Retour à notre deuxième exemple

Reprenons l’équation x^3 - 15x = 4. Essayons d’appliquer la formule de Cardan :

    \[x_0 = \sqrt[\leftroot{-1}\uproot{2}\scriptstyle 3]{\frac{4}{2} - \sqrt{-121}} + \sqrt[\leftroot{-1}\uproot{2}\scriptstyle 3]{\frac{4}{2} + \sqrt{-121}} = \sqrt[\leftroot{-1}\uproot{2}\scriptstyle 3]{2 - 11 \sqrt{-1}} + \sqrt[\leftroot{-1}\uproot{2}\scriptstyle 3]{2 + 11 \sqrt{-1}}\]

On retrouve ainsi sous les racines cubiques les membres de droites de nos calculs intermédiaires. Nous n’avons plus qu’à les utiliser :

    \[x_0 = \sqrt[\leftroot{-1}\uproot{2}\scriptstyle 3]{\left( 2 - \sqrt{-1} \right)^3} + \sqrt[\leftroot{-1}\uproot{2}\scriptstyle 3]{\left( 2 + \sqrt{-1} \right)^3} = \left( 2 - \sqrt{-1} \right) + \left( 2 + \sqrt{-1} \right) = 4\]

Finalement, les nombres imaginaires que nous avons introduits s’annulent, ne laissant que x_0 = 4 comme solution. En effet, 4^3 - 15 \times 4 = 64 - 60 = 4.

Le nombre complexe i

En 1774, Leonhard Euler (1707-1783) constate que cette notation \sqrt{-1} contredit la règle de calcul \sqrt{a} \times \sqrt{b} = \sqrt{a \times b}. En effet, voici le type de calcul que l’on pourrait faire avec cette notation :

    \[1 = \sqrt{1} = \sqrt{(-1) \times (-1)} = \sqrt{-1} \times \sqrt{-1} = -1\]

Bien sûr, cette contradiction rend l’utilisation de cette notation peu pratique. Euler propose alors de remplacer la notation \sqrt{-1} par la notation i. On a donc i^2 = -1. La notation \sqrt{-1} sera ensuite abandonnée par souci de clarté.

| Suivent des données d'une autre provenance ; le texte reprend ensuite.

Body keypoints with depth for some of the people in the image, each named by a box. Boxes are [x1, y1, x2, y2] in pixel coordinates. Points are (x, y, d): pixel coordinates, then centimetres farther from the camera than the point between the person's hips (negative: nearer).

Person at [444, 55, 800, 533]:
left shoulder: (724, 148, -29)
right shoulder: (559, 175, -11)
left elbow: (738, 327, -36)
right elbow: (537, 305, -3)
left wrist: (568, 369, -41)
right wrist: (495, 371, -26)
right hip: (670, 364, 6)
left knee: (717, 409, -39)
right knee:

Portrait de Leonhard Euler
Portrait de Leonhard Euler
Portrait de Carl Friedrich Gauss, mathématicien et physicien allemand du XIXe siècle.
Portrait de Carl Friedrich Gauss

Nombres complexes

Le nombre i permet d’écrire des nombres de la forme a + ib, avec a et b des réels, comme 2 + 2i par exemple. Ces nombres étant composés de deux parties, ils seront appelés des nombres complexes par Carl Friedrich Gauss (1777-1855) en 1831.

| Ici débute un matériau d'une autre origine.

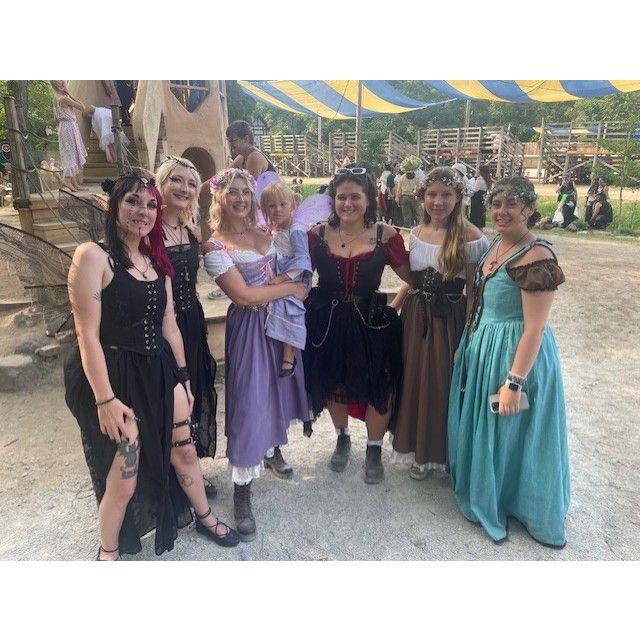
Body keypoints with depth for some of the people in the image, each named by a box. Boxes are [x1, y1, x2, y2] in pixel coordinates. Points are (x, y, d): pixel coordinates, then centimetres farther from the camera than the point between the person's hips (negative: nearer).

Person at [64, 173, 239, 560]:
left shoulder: (157, 261, 10)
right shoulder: (93, 256, -12)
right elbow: (87, 333, -16)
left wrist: (183, 377, 13)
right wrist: (105, 399, -18)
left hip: (160, 371, 7)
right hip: (114, 376, -6)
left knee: (185, 451, 17)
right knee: (123, 480, 3)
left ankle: (205, 517, 43)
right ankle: (108, 551, 32)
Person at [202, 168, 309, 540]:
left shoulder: (263, 234, 6)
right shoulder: (215, 246, -13)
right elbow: (244, 295, -19)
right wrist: (289, 288, -12)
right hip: (249, 326, -6)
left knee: (279, 386, 17)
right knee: (249, 400, -4)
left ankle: (272, 450, 42)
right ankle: (242, 489, 10)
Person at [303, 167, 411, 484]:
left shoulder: (385, 235, -7)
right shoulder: (317, 234, -4)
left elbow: (412, 277, -1)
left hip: (372, 323, -1)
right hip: (327, 322, 2)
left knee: (377, 388, 9)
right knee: (333, 385, 18)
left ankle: (374, 450, 35)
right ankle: (342, 439, 46)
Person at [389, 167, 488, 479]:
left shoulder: (470, 237, -13)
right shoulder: (416, 233, 5)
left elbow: (475, 293, -12)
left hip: (448, 322, -5)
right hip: (415, 319, 5)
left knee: (443, 385, 7)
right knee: (414, 381, 14)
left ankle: (445, 451, 33)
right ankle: (420, 449, 37)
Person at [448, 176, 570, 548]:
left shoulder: (536, 256, -21)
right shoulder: (496, 244, 6)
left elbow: (535, 328, -22)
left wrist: (514, 381, -22)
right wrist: (467, 346, 15)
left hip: (515, 355, -9)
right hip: (481, 349, 9)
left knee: (508, 434, 9)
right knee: (481, 428, 21)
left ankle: (501, 506, 33)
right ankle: (485, 496, 44)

Ainsi, nous avons pu voir que les nombres complexes permettent de trouver des solutions réelles à certaines équations. Cependant, elle permet également de résoudre des équations sans solution réelle. Ainsi, l’équation x^2 + 1 = 0 n’a pas de solution réelle, mais a deux solutions complexes : i et -i.